▸ Task brief
Once you find the line containing "right shoulder: (458, 491)" in the data below, copy it and each following line exactly, up to and including the line containing "right eye: (487, 87)", and nothing else.

Bounding boxes with keypoints
------------------------

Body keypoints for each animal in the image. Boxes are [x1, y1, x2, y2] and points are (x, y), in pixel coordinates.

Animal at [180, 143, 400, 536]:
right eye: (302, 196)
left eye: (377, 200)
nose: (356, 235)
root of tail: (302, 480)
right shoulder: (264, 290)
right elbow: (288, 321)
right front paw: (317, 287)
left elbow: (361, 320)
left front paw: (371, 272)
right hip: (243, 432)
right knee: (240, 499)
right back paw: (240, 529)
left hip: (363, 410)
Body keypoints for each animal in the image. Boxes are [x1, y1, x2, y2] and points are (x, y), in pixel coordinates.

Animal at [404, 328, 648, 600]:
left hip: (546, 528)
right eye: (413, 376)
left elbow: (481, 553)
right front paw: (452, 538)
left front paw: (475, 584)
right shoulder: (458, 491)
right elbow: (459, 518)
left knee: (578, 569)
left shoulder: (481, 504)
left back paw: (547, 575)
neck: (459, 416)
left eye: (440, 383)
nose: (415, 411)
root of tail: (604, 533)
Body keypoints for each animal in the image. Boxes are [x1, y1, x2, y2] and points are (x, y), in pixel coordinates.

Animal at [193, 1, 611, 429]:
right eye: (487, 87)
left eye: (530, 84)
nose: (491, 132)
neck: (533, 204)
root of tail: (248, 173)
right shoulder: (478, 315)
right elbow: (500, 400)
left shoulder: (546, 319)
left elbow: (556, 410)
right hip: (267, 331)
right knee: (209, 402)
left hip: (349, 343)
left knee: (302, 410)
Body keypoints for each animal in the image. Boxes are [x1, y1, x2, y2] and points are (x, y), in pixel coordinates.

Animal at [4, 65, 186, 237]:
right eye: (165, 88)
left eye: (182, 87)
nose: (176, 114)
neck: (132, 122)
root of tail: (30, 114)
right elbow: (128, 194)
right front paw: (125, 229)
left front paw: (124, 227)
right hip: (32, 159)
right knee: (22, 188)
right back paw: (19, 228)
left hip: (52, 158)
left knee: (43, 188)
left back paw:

------------------------

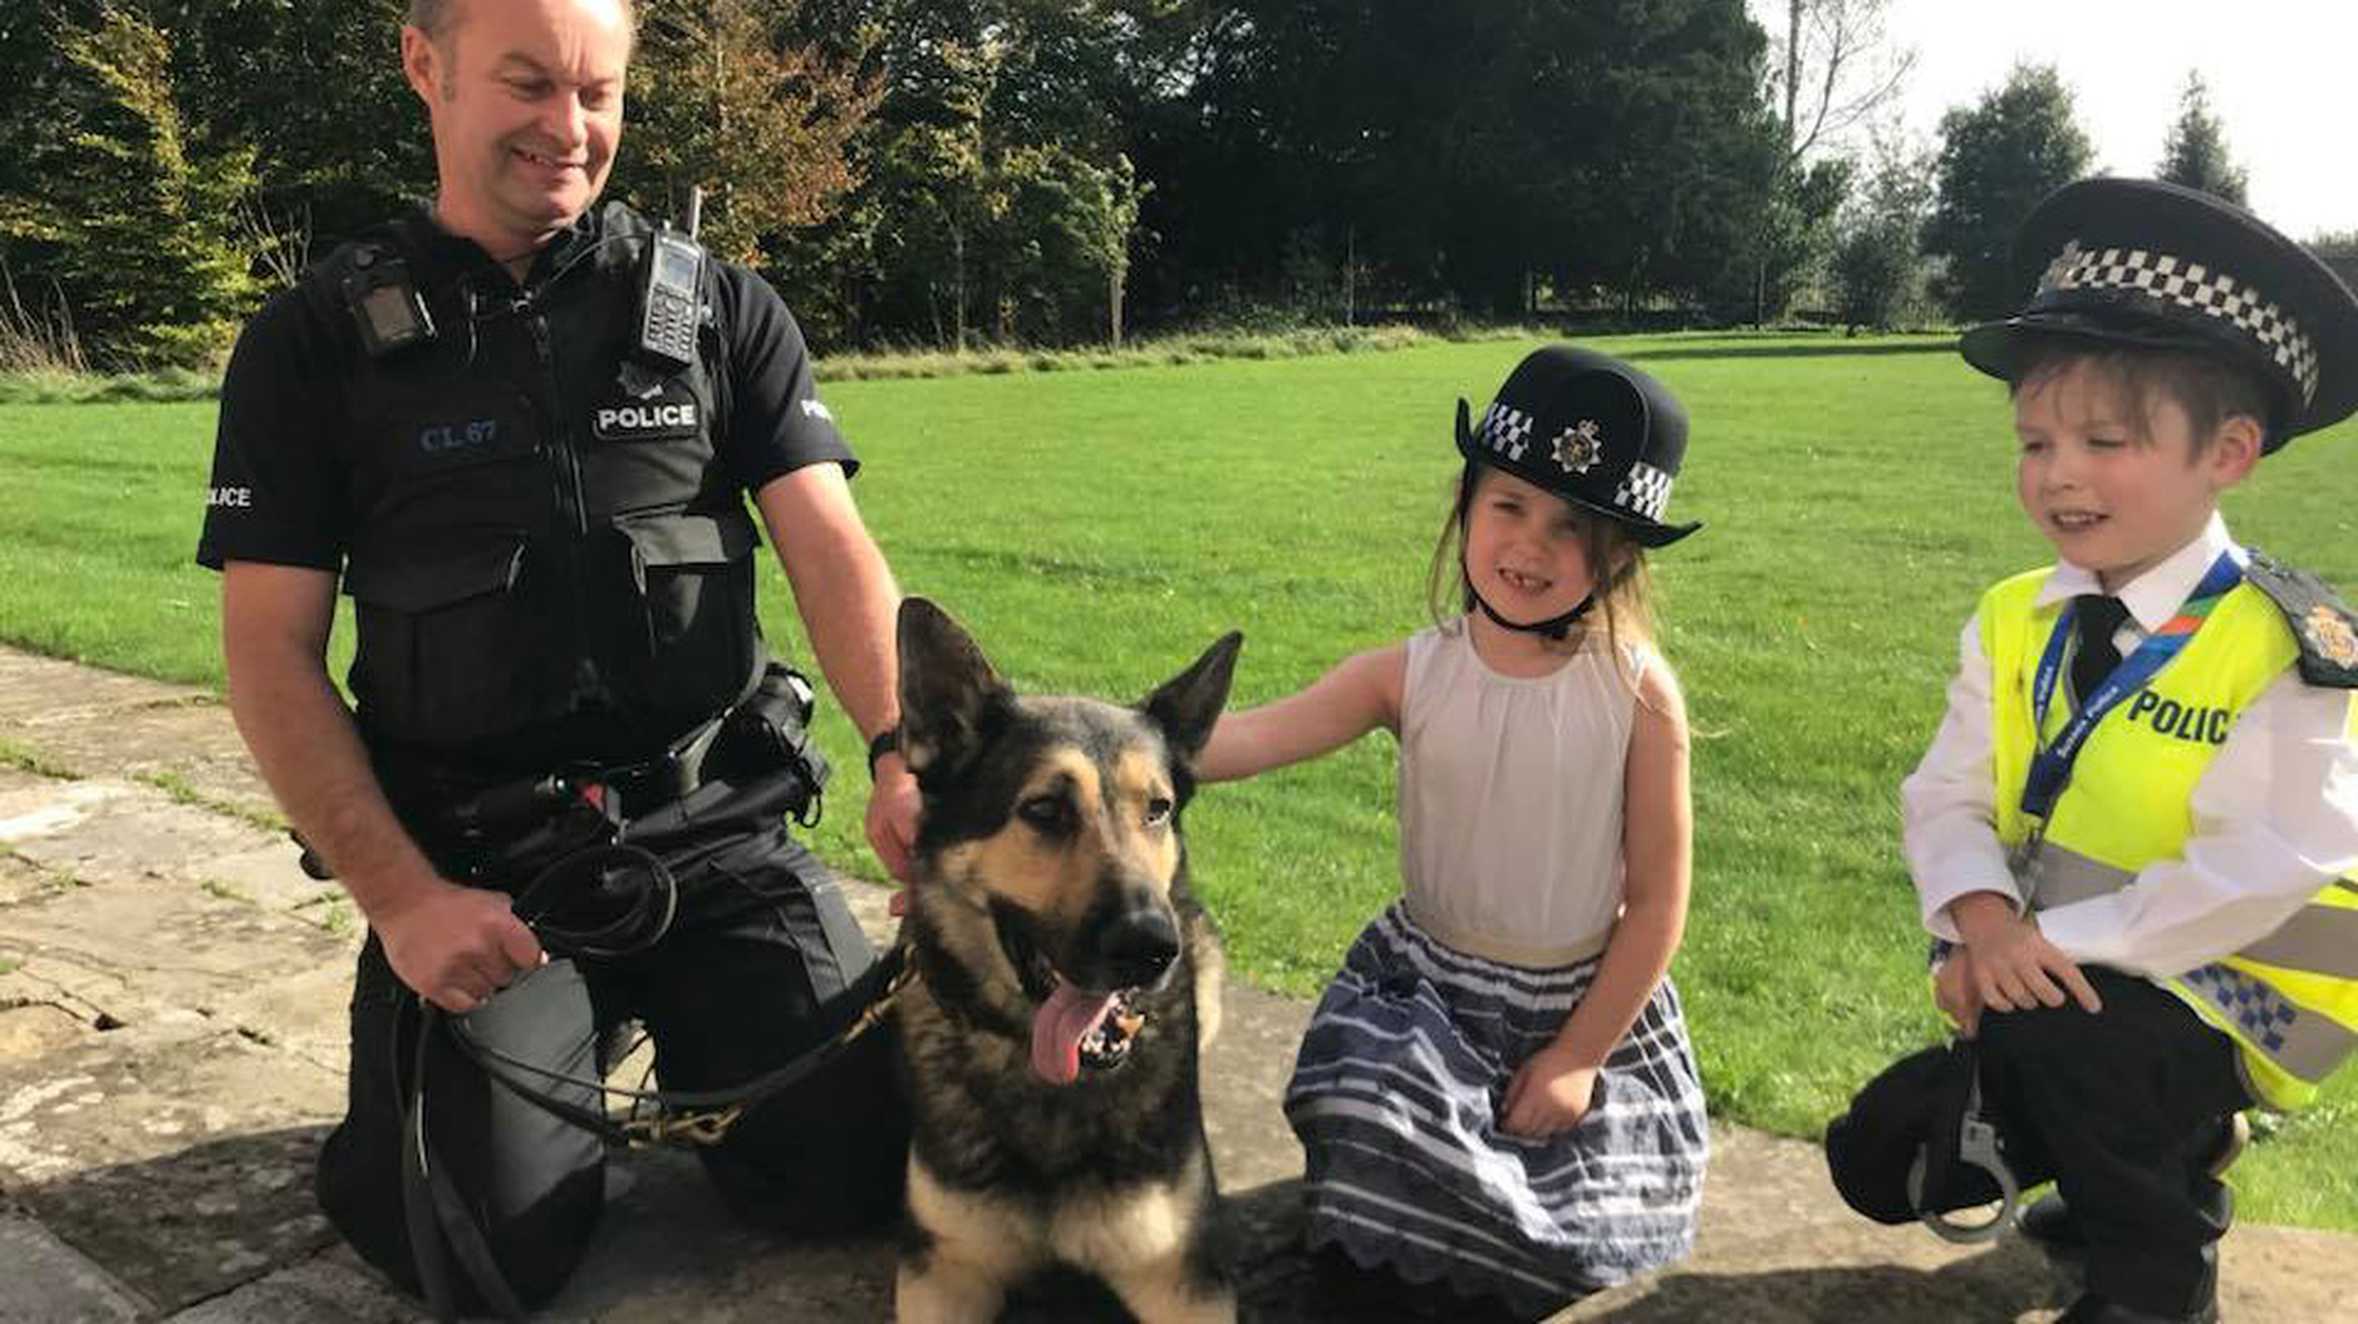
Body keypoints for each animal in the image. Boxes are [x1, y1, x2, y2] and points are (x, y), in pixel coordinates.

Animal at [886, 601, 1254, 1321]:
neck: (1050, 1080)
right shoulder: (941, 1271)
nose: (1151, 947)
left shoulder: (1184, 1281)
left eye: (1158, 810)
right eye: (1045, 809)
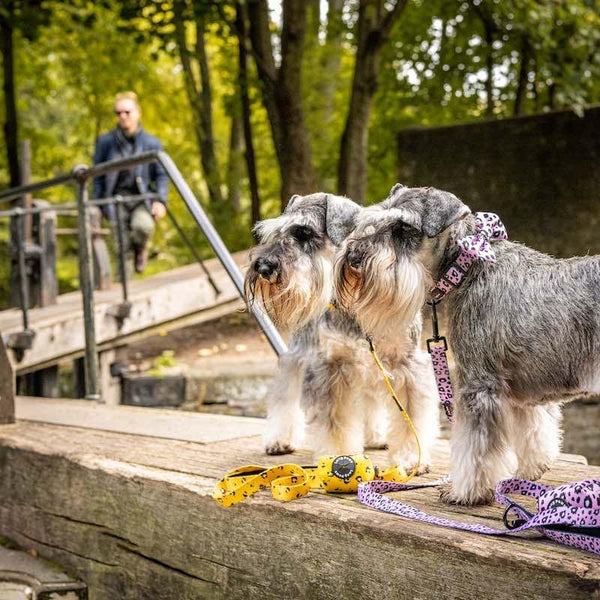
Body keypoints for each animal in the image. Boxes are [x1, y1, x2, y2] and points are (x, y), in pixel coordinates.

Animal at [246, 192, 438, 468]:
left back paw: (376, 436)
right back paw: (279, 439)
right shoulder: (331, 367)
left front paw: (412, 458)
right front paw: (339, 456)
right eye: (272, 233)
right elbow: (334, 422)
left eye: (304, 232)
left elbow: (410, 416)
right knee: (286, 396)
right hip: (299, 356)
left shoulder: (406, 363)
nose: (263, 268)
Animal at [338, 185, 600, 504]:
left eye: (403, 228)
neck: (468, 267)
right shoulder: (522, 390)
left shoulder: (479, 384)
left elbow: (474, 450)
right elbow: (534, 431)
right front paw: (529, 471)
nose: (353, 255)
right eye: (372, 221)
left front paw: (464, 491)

------------------------

▸ Reply
right shoulder: (458, 491)
right elbow: (459, 518)
left knee: (578, 569)
left shoulder: (481, 504)
left back paw: (547, 575)
neck: (459, 416)
left eye: (440, 383)
nose: (415, 411)
root of tail: (604, 533)
Body keypoints for each animal in the image. Boxes are [x1, y1, x2, y2] and points are (x, y), in pixel coordinates.

Animal at [193, 1, 611, 429]:
right eye: (487, 87)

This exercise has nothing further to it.